Золотой мазок. Другой, третий. Огромный золотой живот, как церковный купол. Бьющие из люстры лучи. Под куполом шевелится, ходит ходуном, выпрыгивает, колотится в свод невидимый, близкий младенец.
Мажут йодом лобок, бедра, колени. Золотят ее. Она лежит недвижно, как большая золоченая статуя.
Ее занавешивают, набрасывают простыню на ноги. Стелят на грудь. Оставляют малый прогал на золоченом животе. Хирурги с двух сторон обступили ее…
Фотиев слушал голошение мира, словно вместо ушной перепонки ему вставили огромную мембрану.
На полигоне пускали ракету, новую боевую систему. Генералы, конструкторы приникли к дисплеям, считывали мелькание цифр. На старте, воздев острие, окутанная легким туманом, стояла ракета. Белая, как колокольня, начиненная электроникой, топливом, драгоценными сплавами. Хранила в своей голове знание об огромных пространствах, о полюсах, океанах, о крохотной, затерянной среди континентов точке, которой стремилась достичь. За ракетным пуском следили военные, надеясь на ее точность и мощь. Следили промышленники, вложившие в нее громадные средства. Следил противник, фотографируя ракету со спутников, посылая к побережью корабли радиоэлектронной разведки. И когда прозвучала команда, провернулся стартовый ключ, вспыхнули пышно огни. Колонна белого света медленно отжала ракету, одолевая притяжение Земли, раздирая воздух, протачивая тоннель в атмосфере. Ракета пошла, выбрасывая огненный факел. Скрылась в тучу, наполнила ее красным сиянием. Пропала, оставив шлейф рева, маленькую лунку в небе. Летела по огромной, опоясывающей Землю дуге, посылая с борта сигналы. Военные у дисплеев ликовали, поздравляли друг друга с удачным пуском.

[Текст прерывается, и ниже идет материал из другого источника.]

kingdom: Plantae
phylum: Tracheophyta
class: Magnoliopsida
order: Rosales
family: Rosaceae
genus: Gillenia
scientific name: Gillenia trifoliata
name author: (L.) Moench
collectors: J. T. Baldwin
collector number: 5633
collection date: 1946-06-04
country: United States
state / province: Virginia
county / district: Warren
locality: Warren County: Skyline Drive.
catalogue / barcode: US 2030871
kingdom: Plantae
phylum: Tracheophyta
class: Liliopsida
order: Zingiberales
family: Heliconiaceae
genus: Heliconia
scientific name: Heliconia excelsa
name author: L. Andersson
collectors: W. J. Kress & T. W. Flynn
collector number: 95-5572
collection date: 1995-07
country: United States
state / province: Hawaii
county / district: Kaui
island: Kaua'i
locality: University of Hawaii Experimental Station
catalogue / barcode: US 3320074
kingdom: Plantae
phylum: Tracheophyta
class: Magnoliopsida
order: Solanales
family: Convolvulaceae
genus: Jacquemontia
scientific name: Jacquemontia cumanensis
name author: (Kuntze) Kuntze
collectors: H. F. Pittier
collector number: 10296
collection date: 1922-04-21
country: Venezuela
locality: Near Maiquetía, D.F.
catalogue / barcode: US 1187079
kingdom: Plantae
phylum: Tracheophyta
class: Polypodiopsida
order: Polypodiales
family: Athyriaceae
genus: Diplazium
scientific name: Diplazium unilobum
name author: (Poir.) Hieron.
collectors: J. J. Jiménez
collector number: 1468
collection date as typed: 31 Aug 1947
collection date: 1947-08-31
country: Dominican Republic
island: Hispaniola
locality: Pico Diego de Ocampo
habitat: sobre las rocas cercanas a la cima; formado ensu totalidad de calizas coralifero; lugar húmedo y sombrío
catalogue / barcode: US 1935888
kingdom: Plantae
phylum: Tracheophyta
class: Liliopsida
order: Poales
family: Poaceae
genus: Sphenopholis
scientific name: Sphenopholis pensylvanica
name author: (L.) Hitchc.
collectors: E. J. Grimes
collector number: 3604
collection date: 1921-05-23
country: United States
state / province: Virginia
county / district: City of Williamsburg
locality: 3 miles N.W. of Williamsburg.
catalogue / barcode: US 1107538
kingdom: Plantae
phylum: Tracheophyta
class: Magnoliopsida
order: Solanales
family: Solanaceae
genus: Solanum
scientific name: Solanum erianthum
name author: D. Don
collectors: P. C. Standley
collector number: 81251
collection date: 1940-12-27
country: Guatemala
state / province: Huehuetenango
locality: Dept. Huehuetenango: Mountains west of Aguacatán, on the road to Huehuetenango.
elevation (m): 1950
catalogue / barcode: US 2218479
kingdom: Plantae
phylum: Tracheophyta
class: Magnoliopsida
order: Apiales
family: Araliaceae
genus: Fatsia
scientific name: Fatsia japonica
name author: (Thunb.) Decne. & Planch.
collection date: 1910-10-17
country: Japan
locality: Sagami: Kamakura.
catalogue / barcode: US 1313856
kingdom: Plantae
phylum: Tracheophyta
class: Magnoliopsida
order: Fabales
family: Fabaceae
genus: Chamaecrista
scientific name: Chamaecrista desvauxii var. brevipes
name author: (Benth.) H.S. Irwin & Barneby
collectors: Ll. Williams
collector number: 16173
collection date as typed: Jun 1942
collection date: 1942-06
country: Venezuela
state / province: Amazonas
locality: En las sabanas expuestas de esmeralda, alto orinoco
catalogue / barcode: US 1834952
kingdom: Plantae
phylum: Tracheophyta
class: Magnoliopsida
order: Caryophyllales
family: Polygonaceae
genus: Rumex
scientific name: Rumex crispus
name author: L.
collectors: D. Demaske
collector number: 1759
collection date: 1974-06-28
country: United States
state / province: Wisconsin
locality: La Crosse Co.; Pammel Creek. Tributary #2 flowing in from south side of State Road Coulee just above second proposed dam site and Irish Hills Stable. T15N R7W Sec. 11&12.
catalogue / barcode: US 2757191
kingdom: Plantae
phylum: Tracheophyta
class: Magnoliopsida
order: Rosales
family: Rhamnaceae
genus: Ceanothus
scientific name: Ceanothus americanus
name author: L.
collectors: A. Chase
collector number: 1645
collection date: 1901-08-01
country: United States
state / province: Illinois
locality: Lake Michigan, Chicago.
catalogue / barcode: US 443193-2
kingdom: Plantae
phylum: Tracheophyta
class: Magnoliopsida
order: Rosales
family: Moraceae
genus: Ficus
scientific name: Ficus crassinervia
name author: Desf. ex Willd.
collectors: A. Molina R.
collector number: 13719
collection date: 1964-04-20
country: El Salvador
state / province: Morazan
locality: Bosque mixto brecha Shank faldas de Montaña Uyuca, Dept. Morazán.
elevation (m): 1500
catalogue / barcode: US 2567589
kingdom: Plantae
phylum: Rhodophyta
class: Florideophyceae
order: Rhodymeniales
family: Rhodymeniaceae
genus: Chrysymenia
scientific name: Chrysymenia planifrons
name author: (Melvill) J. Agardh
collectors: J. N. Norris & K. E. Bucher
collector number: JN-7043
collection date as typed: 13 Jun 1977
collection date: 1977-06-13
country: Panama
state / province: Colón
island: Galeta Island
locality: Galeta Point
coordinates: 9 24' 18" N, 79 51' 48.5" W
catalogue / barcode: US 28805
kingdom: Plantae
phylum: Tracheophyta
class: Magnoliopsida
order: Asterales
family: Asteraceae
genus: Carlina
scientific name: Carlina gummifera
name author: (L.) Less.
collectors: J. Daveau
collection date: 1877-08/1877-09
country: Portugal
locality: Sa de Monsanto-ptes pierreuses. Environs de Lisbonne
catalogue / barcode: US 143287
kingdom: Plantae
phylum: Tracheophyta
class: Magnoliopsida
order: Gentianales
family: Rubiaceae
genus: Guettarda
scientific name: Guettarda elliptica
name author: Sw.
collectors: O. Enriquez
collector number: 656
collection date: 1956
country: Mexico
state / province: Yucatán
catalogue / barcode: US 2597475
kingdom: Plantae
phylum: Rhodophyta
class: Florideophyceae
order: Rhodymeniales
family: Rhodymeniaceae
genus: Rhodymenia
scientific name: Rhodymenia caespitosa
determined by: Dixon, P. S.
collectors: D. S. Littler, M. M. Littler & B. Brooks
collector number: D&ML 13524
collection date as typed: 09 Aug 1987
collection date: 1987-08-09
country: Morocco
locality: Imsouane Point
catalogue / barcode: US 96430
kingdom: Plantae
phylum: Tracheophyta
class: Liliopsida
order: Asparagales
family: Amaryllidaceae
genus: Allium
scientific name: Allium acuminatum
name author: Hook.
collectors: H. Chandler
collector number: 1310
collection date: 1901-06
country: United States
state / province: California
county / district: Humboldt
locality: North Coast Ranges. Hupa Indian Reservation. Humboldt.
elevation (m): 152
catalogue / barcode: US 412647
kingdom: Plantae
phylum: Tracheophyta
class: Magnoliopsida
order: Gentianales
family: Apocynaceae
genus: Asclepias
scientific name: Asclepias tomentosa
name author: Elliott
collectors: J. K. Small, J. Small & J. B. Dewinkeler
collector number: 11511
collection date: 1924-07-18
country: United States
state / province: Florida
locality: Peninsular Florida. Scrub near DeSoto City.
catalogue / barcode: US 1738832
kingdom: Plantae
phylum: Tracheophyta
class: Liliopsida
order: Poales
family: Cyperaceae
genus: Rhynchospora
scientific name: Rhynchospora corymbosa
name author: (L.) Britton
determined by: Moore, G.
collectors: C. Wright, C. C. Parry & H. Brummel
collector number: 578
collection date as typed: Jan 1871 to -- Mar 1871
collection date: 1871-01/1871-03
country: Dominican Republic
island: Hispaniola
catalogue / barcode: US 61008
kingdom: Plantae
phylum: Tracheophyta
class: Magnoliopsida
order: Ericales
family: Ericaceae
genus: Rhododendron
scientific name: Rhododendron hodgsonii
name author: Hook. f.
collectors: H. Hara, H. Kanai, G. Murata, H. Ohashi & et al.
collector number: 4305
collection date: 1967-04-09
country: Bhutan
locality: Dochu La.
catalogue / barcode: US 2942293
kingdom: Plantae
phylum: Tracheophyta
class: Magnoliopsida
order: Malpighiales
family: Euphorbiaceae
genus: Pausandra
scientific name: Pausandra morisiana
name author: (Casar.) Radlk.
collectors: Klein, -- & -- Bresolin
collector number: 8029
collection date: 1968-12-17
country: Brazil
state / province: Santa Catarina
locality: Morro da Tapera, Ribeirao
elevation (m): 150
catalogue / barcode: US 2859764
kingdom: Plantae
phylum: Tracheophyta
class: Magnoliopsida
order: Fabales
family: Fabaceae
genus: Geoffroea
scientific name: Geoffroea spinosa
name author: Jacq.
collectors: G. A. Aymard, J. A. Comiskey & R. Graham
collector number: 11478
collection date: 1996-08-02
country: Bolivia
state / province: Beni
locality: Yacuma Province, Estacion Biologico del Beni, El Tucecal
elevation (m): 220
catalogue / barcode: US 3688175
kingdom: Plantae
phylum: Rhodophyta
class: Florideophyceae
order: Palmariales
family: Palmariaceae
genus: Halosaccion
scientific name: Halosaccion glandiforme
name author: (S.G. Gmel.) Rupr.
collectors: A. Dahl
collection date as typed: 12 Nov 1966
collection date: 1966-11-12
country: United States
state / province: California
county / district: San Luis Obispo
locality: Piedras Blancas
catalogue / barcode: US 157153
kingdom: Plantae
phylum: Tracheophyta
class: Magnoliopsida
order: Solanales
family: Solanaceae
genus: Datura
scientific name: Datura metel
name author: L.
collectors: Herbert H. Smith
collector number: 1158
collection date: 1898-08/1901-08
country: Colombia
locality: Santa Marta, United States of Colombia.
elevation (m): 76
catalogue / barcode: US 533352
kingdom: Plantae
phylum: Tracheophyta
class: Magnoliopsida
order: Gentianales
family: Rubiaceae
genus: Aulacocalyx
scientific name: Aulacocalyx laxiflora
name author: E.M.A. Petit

Фотиев слышал рокот ракетных двигателей, трясение земли, гулы бессчетных моторов, запущенных на танкодромах и стрельбищах. И думал о рождении ребенка. Думал об огромной, древней, заложенной в мир идее об избавлении от зла, о возможном цветении и благе. Эта идея, перетекая из рода в род, из учения в учение, заслоняемая бойней, невежеством, неверием, тьмой, здесь, в его земле и народе, породила небывалое общество, небывалое государство. На его сотворение потребовались непомерные силы, страшные жертвы и траты. Идея цветения и блага строилась на крови и костях. От нее отвернулись сердца. И теперь, на исходе века, эта идея, усталая, не желающая плодоносить, без прежних ревнителей, нуждалась в спасении. Нуждалась в новых умелых работниках, глубоких мыслителях, страстных приверженцах. Иначе она покинет утомленный, утративший веру народ и уйдет к другому народу. Что будет с государством и обществом, если их покинет идея? Что станет с самой идеей, если она уйдет из народа?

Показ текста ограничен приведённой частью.